DIRECTIONS
Beneath this instruction is a listing; print exactly the lines in it starting at the line that contains "viola nuestros t" and going through the line that contains "que emitía contenidos oficiales del Parlam".

───── RECORDED DATA

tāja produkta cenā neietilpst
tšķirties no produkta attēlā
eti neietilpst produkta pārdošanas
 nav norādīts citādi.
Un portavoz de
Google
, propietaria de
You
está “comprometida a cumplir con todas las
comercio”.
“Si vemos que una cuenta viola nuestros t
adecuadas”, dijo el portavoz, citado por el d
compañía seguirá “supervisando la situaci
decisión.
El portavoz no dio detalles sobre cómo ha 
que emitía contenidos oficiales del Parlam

──────────
───── RECORDED DATA

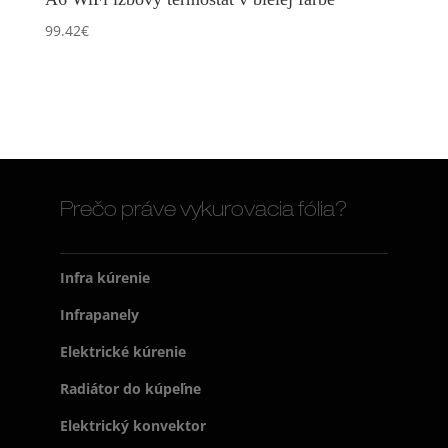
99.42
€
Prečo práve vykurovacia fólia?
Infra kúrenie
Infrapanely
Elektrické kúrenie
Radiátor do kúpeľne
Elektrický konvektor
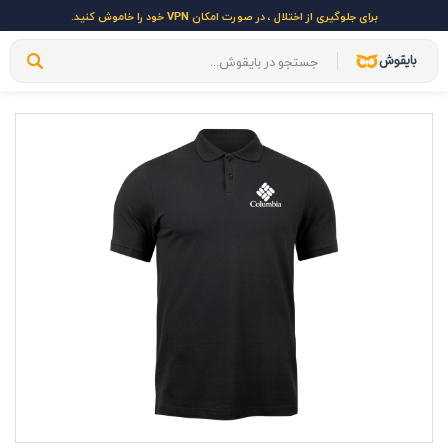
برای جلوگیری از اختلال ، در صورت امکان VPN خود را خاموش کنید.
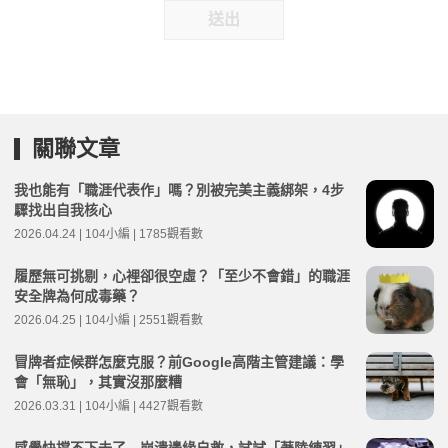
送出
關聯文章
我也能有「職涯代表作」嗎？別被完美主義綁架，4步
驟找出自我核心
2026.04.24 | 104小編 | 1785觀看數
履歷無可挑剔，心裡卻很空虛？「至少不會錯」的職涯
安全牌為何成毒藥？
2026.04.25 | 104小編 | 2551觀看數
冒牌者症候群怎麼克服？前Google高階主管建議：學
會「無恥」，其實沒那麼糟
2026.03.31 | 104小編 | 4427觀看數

──────────

WRITTEN RESPONSE
“Si vemos que una cuenta viola nuestros t
adecuadas”, dijo el portavoz, citado por el d
compañía seguirá “supervisando la situaci
decisión.
El portavoz no dio detalles sobre cómo ha 
que emitía contenidos oficiales del Parlam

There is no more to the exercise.